# Primer ?



## MWHITLEY (Jan 31, 2008)

Hello everyone ! I was wondering what kind of primer you like and suggest for going over a ceiling i just hand troweled to cover old acoustic - didnt want the whole asbestos thing to deal with ! so i just covered it over with 5 min set to get it all even then skim coated it with topping compound ?


----------



## jakester (Feb 6, 2008)

Hi Mwhitley
We use a high build primer from Sherwin Williams it is a great product, stops any flashing from happening, you can also try there builders solution but you should spray it on for best results, give it a try you will like it.
jake


----------



## cooper (Apr 6, 2008)

Really any primer from a paint store like Sherwin Williams, Kelly Moore, Columbia Paint, etc. would be more than fine. Kilz primer from Home Depot or similar store shouldn't give you any problems either... 

If you get a primer from a paint store, make sure to get some cheap stuff. Don't bother paying for expensive paint if you are just priming... I pay about 6 dollars a gallon for primer from Columbia Paint. I order roughly 175 gallons a month, so I get it a little cheaper, but it should be in that range...
────────
__Request a__
Retype the part of the primer thread between "Hello everyone !" and "(Feb 6, 2008)", inclusive.
The forum thread and the listing come from unrelated sources.

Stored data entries
────────
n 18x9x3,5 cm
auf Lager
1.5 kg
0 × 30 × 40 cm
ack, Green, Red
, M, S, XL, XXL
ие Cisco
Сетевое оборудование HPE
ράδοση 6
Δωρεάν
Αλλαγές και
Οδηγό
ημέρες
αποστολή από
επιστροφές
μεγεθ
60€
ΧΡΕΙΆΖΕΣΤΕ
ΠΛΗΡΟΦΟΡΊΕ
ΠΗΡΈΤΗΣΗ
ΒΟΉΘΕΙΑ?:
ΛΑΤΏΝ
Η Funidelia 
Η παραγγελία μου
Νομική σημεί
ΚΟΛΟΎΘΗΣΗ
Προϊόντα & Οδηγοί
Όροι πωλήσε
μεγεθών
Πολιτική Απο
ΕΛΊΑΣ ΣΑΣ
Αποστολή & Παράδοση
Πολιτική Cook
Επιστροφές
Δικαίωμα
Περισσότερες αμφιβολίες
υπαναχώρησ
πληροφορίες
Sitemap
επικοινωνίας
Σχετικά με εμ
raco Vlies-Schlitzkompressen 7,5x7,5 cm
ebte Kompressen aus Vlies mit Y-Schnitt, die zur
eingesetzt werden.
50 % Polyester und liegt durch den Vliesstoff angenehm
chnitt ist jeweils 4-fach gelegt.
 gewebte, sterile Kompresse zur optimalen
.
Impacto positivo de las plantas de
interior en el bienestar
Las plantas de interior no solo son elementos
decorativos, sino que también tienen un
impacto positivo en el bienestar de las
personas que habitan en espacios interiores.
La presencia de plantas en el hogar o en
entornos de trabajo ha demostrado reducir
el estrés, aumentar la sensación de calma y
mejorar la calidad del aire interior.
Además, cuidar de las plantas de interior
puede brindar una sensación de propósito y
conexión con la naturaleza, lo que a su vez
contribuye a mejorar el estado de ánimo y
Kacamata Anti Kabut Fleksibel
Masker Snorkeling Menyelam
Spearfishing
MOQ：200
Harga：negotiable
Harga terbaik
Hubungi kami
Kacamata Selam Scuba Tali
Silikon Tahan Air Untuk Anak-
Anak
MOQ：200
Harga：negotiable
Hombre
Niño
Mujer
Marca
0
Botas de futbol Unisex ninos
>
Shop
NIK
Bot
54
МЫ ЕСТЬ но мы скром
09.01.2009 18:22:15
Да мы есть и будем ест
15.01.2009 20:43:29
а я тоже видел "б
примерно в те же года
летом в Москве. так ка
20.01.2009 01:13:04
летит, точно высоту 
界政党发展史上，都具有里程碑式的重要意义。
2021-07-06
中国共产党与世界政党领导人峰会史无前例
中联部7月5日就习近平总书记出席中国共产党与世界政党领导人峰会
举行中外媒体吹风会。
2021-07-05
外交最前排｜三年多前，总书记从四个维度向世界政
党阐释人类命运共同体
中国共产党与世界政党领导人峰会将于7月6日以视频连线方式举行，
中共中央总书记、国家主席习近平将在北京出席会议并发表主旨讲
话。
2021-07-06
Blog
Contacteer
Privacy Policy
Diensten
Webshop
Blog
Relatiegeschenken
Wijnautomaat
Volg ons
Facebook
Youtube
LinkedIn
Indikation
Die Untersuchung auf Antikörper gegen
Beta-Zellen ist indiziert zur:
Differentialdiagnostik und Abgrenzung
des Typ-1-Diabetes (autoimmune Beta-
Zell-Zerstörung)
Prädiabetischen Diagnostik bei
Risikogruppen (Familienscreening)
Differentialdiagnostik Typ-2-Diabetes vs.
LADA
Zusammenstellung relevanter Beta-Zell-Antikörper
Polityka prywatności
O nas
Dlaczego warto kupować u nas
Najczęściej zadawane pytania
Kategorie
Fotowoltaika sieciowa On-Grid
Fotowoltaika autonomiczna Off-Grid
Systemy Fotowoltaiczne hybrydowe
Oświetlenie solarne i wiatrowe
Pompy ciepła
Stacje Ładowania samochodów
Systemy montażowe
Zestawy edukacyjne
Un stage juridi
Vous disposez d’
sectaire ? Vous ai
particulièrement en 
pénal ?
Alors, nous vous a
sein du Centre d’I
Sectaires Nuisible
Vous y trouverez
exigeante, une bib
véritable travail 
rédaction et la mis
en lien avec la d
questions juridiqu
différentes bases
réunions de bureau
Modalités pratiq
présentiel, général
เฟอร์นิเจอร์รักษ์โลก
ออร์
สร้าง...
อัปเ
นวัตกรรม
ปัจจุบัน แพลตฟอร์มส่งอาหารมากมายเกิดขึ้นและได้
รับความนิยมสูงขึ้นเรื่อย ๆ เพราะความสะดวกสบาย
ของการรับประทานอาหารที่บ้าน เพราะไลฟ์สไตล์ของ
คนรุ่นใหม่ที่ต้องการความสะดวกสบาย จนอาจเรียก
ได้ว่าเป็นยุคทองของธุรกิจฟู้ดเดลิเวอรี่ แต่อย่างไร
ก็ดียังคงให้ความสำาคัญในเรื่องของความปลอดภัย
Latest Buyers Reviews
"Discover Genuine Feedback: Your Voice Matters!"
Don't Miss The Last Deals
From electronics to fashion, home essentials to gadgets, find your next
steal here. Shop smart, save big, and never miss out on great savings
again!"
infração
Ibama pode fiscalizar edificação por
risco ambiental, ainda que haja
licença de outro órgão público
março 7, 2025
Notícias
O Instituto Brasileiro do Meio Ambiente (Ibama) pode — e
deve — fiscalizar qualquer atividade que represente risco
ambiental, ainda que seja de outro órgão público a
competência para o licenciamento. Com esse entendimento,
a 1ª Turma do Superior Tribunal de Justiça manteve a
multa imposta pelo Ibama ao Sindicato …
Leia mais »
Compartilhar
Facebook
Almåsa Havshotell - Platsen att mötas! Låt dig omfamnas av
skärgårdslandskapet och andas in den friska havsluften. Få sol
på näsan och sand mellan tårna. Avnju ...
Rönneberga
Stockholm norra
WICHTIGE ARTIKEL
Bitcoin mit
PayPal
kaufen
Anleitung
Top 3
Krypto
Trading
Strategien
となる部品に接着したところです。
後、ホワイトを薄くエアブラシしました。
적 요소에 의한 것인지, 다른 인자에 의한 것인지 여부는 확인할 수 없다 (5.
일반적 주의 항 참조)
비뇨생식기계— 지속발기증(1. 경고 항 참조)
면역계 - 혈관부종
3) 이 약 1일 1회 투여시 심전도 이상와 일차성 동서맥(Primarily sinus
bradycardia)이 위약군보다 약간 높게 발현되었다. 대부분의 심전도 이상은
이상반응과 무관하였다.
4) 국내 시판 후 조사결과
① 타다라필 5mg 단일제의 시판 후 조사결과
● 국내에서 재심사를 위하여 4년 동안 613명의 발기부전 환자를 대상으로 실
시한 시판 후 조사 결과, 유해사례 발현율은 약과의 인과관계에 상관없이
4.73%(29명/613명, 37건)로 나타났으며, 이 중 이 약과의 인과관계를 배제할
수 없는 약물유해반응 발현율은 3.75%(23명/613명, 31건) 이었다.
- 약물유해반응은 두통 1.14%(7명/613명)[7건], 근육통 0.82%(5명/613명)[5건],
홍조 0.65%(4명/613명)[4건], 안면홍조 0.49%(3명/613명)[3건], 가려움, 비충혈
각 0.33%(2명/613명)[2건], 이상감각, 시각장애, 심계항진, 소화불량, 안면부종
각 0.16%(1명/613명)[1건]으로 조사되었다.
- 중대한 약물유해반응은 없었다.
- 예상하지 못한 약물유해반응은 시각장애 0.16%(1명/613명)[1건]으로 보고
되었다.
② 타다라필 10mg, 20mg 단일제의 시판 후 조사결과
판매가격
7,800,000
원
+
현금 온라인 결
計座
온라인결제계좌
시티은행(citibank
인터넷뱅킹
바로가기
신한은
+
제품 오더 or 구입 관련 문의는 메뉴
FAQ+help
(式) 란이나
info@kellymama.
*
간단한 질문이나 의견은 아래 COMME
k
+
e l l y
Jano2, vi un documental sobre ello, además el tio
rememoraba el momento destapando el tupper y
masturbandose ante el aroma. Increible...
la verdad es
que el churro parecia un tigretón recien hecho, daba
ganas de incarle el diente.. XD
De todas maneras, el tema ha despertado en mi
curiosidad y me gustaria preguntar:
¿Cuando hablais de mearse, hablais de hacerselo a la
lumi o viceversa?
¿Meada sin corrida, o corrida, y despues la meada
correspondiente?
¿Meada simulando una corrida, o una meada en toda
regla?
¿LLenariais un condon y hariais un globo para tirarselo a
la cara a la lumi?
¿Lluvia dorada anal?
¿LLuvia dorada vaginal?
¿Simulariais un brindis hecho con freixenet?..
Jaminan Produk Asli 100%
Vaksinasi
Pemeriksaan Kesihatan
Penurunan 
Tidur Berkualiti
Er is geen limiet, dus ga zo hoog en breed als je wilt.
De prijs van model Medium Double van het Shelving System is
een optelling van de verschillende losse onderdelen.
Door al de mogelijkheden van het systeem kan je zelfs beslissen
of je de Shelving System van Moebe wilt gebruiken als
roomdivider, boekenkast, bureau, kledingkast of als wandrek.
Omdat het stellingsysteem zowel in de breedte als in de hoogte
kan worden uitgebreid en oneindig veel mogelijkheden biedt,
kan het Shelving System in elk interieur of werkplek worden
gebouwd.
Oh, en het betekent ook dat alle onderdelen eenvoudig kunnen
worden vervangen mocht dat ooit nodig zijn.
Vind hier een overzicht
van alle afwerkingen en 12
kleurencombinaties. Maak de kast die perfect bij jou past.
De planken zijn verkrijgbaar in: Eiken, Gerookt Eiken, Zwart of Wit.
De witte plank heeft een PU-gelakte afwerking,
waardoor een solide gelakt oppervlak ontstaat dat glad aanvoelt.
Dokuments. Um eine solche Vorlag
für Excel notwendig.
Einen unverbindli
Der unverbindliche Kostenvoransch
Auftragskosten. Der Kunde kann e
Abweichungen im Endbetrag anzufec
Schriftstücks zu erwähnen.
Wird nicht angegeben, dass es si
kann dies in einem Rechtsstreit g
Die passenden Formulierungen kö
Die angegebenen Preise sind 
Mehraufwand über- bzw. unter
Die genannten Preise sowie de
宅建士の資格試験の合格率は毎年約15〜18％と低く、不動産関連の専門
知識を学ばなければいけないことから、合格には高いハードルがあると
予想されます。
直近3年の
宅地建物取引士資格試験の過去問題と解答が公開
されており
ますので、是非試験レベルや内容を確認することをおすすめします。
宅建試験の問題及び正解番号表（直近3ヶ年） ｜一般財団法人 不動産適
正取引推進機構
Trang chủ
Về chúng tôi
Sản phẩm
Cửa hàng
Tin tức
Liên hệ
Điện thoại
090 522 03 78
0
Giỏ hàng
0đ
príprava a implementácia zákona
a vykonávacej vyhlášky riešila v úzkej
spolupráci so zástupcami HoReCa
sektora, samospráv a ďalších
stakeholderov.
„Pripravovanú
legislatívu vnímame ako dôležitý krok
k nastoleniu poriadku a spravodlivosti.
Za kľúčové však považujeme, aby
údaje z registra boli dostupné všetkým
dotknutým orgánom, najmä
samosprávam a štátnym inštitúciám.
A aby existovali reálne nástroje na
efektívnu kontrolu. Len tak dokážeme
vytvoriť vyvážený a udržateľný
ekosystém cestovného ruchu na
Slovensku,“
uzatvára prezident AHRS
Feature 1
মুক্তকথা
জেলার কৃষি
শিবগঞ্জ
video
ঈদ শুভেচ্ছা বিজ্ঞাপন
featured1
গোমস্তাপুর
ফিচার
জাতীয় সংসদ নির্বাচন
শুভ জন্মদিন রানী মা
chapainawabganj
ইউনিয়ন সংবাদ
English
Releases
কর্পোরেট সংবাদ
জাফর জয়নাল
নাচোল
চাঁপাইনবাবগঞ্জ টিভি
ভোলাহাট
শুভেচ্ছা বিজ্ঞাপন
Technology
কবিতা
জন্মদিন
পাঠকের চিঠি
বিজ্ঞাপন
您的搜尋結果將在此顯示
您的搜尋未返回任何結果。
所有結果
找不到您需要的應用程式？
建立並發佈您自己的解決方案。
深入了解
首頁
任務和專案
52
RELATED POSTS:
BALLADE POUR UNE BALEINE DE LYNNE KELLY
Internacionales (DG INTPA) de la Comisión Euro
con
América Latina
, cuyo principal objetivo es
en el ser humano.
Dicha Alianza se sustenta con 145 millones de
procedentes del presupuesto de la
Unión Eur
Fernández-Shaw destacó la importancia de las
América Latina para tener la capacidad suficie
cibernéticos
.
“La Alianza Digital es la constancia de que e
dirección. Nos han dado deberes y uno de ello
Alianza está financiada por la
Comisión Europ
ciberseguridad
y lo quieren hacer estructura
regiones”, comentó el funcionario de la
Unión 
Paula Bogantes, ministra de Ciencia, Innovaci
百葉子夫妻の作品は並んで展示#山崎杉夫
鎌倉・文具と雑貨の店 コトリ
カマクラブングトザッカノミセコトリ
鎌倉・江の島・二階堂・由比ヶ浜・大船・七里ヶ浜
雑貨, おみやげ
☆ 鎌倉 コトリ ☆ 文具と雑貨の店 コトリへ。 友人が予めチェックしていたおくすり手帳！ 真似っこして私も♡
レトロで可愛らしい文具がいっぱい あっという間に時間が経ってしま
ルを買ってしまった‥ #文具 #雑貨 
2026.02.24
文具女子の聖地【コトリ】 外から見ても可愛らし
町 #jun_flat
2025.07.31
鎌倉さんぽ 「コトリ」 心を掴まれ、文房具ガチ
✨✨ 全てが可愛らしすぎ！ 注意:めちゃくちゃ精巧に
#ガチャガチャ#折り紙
────────
__Request b__
Echo the listing line for line, from its first line through the line holding "Las plantas de interior no solo son elementos", inclusive.

__Worked solution a__
Hello everyone ! I was wondering what kind of primer you like and suggest for going over a ceiling i just hand troweled to cover old acoustic - didnt want the whole asbestos thing to deal with ! so i just covered it over with 5 min set to get it all even then skim coated it with topping compound ?


----------



## jakester (Feb 6, 2008)

__Worked solution b__
n 18x9x3,5 cm
auf Lager
1.5 kg
0 × 30 × 40 cm
ack, Green, Red
, M, S, XL, XXL
ие Cisco
Сетевое оборудование HPE
ράδοση 6
Δωρεάν
Αλλαγές και
Οδηγό
ημέρες
αποστολή από
επιστροφές
μεγεθ
60€
ΧΡΕΙΆΖΕΣΤΕ
ΠΛΗΡΟΦΟΡΊΕ
ΠΗΡΈΤΗΣΗ
ΒΟΉΘΕΙΑ?:
ΛΑΤΏΝ
Η Funidelia 
Η παραγγελία μου
Νομική σημεί
ΚΟΛΟΎΘΗΣΗ
Προϊόντα & Οδηγοί
Όροι πωλήσε
μεγεθών
Πολιτική Απο
ΕΛΊΑΣ ΣΑΣ
Αποστολή & Παράδοση
Πολιτική Cook
Επιστροφές
Δικαίωμα
Περισσότερες αμφιβολίες
υπαναχώρησ
πληροφορίες
Sitemap
επικοινωνίας
Σχετικά με εμ
raco Vlies-Schlitzkompressen 7,5x7,5 cm
ebte Kompressen aus Vlies mit Y-Schnitt, die zur
eingesetzt werden.
50 % Polyester und liegt durch den Vliesstoff angenehm
chnitt ist jeweils 4-fach gelegt.
 gewebte, sterile Kompresse zur optimalen
.
Impacto positivo de las plantas de
interior en el bienestar
Las plantas de interior no solo son elementos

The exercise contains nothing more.